Emekçilerin bir yandan salgın karşısında yaşadığı korku diğer yanda fiziksel ve ruhsal bütünlüğünü koruyamamanın verdiği sıkışmışlık onları gerçek çözümleri göremez hale getiriyor. Son üç yıldır siyanürle toplu intiharların yanı sıra gençlerimizin işsizlik ve yoksulluk nedeniyle acı dolu mektuplar bırakarak hayatına son verdiğine daha sık tanık oluyoruz. Sosyal hayatın dışına itilen, yalnızlaştırılan, işini ve gelirini kaybeden insanların sayısı arttıkça intihar oranları da artıyor. İSİG Meclisinin yaptığı araştırmaya göre son 8 yılda 502 işçi intihara sürüklendi. Nedenleri sorgulandığında ilk sıraları ağır borç yükü ve işsizlik sorununun aldığını görüyoruz. Veda mektuplarında, hayattan tat alamaz hale geldiklerini, birkaç günlük bir tatil için bile bir yıl çalışmak zorunda kaldıklarını, hayal kuramadıklarını, geleceğe dair umutlarının kalmadığını ve daha pek çok sorunu gayet açık anlatıyorlar.

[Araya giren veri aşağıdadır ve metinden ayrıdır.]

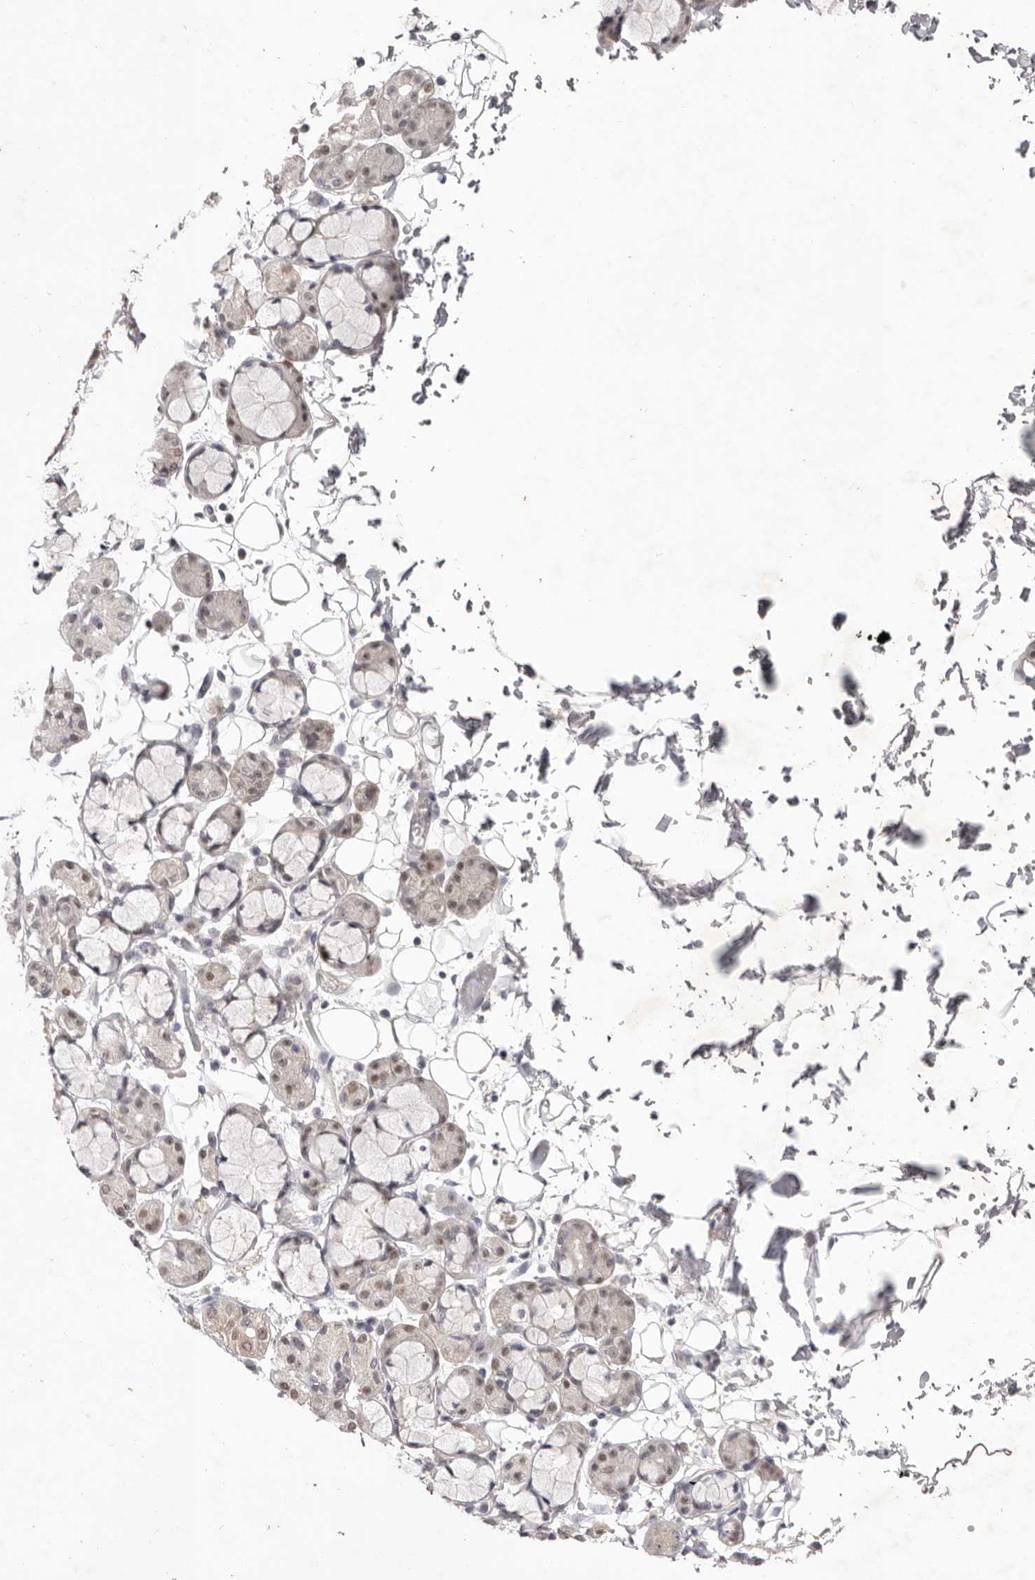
{"staining": {"intensity": "weak", "quantity": "25%-75%", "location": "nuclear"}, "tissue": "salivary gland", "cell_type": "Glandular cells", "image_type": "normal", "snomed": [{"axis": "morphology", "description": "Normal tissue, NOS"}, {"axis": "topography", "description": "Salivary gland"}], "caption": "Immunohistochemistry (DAB (3,3'-diaminobenzidine)) staining of benign salivary gland exhibits weak nuclear protein expression in about 25%-75% of glandular cells.", "gene": "TADA1", "patient": {"sex": "male", "age": 63}}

Kredi kartları arasında ip cambazlığı yapan, banka borçlarını ödeyemediği için evinden çıkarılan, aylardır iş bulamayan insanlar ıssız bir denizde açığa sürükleniyor gibiler. Sözde iletişim çağında yaşıyoruz ama örgütlenmek, bir araya gelmek, tek tek değil hep beraber karşı durmak gerektiğinde iletişim araçları yetmiyor. Bu da en çok egemenlerin işine geliyor. İşçi ve emekçilerin tek tek bireyler halinden örgütlü bir güce dönüşememesi onların cesaretini arttırıyor. Baskılar, yasaklar, korkular ve açlıkla terbiye sopasını sürekli havada tutarak emekçileri yılgınlığa sürüklemeye çalışıyorlar.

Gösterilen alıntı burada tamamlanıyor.